Express the records from the line containing "pose: elev=290.2 azim=173.5" through the line containing "Dot at: (400, 256)", both included, as a Markdown table with the columns Row and Line. Number each line in Row, put its text in Line, and leave out blank lines.

** begin **

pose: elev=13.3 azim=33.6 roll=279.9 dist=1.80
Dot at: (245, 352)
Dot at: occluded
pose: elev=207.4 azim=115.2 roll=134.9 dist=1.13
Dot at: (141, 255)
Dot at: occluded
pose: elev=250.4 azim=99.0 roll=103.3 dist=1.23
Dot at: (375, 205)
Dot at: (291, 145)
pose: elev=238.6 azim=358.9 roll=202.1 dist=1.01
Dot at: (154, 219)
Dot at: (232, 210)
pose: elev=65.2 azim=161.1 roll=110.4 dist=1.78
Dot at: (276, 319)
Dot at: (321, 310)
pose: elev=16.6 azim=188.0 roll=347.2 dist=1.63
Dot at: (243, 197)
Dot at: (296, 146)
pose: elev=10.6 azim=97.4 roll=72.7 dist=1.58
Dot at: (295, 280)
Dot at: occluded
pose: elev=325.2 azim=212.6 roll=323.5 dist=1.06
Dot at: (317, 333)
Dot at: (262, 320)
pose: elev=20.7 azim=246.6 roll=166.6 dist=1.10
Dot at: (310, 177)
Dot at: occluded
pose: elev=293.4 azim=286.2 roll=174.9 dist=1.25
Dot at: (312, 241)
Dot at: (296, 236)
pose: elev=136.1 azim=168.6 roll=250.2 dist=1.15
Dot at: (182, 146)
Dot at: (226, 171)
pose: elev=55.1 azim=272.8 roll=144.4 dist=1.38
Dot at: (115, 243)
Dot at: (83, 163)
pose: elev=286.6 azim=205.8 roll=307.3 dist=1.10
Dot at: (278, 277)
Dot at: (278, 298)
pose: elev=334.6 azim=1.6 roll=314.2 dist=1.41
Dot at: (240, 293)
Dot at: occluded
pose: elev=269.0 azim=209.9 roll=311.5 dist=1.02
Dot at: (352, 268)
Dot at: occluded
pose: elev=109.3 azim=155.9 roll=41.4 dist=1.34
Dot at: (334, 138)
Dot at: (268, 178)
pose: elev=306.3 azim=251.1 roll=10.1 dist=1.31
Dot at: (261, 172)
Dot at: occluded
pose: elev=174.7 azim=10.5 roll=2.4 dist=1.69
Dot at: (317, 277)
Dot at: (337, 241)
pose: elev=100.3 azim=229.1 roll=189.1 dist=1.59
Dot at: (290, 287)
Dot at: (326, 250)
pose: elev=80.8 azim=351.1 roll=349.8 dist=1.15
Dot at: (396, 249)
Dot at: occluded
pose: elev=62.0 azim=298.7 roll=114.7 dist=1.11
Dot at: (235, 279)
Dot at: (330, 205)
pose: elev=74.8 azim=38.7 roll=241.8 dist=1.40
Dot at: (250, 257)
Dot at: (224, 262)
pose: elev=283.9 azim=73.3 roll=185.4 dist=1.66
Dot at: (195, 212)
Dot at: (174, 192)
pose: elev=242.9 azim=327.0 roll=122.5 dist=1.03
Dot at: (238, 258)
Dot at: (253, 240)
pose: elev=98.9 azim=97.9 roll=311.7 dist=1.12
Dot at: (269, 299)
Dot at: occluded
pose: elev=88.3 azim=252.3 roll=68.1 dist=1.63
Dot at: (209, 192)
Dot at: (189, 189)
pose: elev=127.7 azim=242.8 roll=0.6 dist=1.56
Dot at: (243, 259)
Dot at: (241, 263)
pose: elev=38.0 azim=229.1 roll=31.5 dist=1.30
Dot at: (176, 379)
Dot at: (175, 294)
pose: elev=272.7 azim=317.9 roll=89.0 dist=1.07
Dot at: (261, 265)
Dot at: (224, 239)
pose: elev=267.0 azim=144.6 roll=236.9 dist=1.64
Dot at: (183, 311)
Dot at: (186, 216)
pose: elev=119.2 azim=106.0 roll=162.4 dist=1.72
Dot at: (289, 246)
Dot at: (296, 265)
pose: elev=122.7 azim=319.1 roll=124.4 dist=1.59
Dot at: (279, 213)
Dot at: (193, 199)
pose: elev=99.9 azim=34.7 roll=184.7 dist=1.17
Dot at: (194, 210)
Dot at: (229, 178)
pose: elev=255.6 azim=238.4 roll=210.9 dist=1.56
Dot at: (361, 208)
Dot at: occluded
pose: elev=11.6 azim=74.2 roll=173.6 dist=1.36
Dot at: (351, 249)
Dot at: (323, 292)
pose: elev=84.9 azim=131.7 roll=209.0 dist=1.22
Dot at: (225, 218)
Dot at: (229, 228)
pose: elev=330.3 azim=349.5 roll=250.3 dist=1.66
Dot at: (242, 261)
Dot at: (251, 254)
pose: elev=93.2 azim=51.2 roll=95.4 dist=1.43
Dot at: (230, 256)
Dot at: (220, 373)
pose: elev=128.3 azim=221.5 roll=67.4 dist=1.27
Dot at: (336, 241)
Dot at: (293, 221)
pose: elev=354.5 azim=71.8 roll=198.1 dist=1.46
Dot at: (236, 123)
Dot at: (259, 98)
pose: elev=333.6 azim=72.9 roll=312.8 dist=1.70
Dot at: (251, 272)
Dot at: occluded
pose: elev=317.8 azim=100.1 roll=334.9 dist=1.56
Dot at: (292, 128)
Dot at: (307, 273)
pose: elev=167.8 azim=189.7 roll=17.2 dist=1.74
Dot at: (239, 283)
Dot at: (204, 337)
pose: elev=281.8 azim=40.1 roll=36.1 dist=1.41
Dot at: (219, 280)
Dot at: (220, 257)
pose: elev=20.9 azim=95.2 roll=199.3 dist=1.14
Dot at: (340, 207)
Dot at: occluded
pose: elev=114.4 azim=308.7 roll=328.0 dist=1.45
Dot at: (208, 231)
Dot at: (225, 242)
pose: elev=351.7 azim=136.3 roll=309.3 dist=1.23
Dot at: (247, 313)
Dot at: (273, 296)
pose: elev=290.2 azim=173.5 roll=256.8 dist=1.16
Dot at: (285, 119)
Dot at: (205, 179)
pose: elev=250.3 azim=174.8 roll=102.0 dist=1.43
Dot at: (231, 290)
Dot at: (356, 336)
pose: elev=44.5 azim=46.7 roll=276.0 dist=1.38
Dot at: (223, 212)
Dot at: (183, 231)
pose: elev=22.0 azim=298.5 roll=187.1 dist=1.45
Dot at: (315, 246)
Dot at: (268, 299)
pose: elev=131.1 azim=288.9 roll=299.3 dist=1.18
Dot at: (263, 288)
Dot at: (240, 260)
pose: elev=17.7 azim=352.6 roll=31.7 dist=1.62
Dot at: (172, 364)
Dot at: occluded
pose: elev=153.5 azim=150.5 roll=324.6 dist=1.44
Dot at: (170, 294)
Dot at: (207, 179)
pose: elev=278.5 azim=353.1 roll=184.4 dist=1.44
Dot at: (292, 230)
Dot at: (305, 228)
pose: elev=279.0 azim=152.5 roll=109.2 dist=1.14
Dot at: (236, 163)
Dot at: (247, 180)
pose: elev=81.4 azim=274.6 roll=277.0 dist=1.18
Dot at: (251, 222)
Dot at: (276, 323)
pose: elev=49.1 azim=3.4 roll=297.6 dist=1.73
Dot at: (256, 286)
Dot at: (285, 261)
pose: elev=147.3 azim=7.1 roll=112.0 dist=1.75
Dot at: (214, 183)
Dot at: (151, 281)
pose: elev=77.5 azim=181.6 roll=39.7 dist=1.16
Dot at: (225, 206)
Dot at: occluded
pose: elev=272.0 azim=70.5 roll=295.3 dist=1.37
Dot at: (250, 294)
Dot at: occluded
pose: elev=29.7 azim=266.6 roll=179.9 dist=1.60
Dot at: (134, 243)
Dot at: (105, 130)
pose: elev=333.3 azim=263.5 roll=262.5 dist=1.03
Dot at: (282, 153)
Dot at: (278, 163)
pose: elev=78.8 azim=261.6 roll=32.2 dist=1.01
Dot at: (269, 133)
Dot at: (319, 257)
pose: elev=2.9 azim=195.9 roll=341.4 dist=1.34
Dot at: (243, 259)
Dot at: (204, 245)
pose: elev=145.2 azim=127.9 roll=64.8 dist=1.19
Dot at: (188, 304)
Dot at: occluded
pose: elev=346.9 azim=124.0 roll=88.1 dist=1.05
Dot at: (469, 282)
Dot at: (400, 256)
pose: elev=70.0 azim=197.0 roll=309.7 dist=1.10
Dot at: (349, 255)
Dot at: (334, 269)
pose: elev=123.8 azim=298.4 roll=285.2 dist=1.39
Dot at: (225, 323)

** end **

- **RESULT FOR THIS TASK**
| Row | Line |
|---|---|
| 1 | pose: elev=290.2 azim=173.5 roll=256.8 dist=1.16 |
| 2 | Dot at: (285, 119) |
| 3 | Dot at: (205, 179) |
| 4 | pose: elev=250.3 azim=174.8 roll=102.0 dist=1.43 |
| 5 | Dot at: (231, 290) |
| 6 | Dot at: (356, 336) |
| 7 | pose: elev=44.5 azim=46.7 roll=276.0 dist=1.38 |
| 8 | Dot at: (223, 212) |
| 9 | Dot at: (183, 231) |
| 10 | pose: elev=22.0 azim=298.5 roll=187.1 dist=1.45 |
| 11 | Dot at: (315, 246) |
| 12 | Dot at: (268, 299) |
| 13 | pose: elev=131.1 azim=288.9 roll=299.3 dist=1.18 |
| 14 | Dot at: (263, 288) |
| 15 | Dot at: (240, 260) |
| 16 | pose: elev=17.7 azim=352.6 roll=31.7 dist=1.62 |
| 17 | Dot at: (172, 364) |
| 18 | Dot at: occluded |
| 19 | pose: elev=153.5 azim=150.5 roll=324.6 dist=1.44 |
| 20 | Dot at: (170, 294) |
| 21 | Dot at: (207, 179) |
| 22 | pose: elev=278.5 azim=353.1 roll=184.4 dist=1.44 |
| 23 | Dot at: (292, 230) |
| 24 | Dot at: (305, 228) |
| 25 | pose: elev=279.0 azim=152.5 roll=109.2 dist=1.14 |
| 26 | Dot at: (236, 163) |
| 27 | Dot at: (247, 180) |
| 28 | pose: elev=81.4 azim=274.6 roll=277.0 dist=1.18 |
| 29 | Dot at: (251, 222) |
| 30 | Dot at: (276, 323) |
| 31 | pose: elev=49.1 azim=3.4 roll=297.6 dist=1.73 |
| 32 | Dot at: (256, 286) |
| 33 | Dot at: (285, 261) |
| 34 | pose: elev=147.3 azim=7.1 roll=112.0 dist=1.75 |
| 35 | Dot at: (214, 183) |
| 36 | Dot at: (151, 281) |
| 37 | pose: elev=77.5 azim=181.6 roll=39.7 dist=1.16 |
| 38 | Dot at: (225, 206) |
| 39 | Dot at: occluded |
| 40 | pose: elev=272.0 azim=70.5 roll=295.3 dist=1.37 |
| 41 | Dot at: (250, 294) |
| 42 | Dot at: occluded |
| 43 | pose: elev=29.7 azim=266.6 roll=179.9 dist=1.60 |
| 44 | Dot at: (134, 243) |
| 45 | Dot at: (105, 130) |
| 46 | pose: elev=333.3 azim=263.5 roll=262.5 dist=1.03 |
| 47 | Dot at: (282, 153) |
| 48 | Dot at: (278, 163) |
| 49 | pose: elev=78.8 azim=261.6 roll=32.2 dist=1.01 |
| 50 | Dot at: (269, 133) |
| 51 | Dot at: (319, 257) |
| 52 | pose: elev=2.9 azim=195.9 roll=341.4 dist=1.34 |
| 53 | Dot at: (243, 259) |
| 54 | Dot at: (204, 245) |
| 55 | pose: elev=145.2 azim=127.9 roll=64.8 dist=1.19 |
| 56 | Dot at: (188, 304) |
| 57 | Dot at: occluded |
| 58 | pose: elev=346.9 azim=124.0 roll=88.1 dist=1.05 |
| 59 | Dot at: (469, 282) |
| 60 | Dot at: (400, 256) |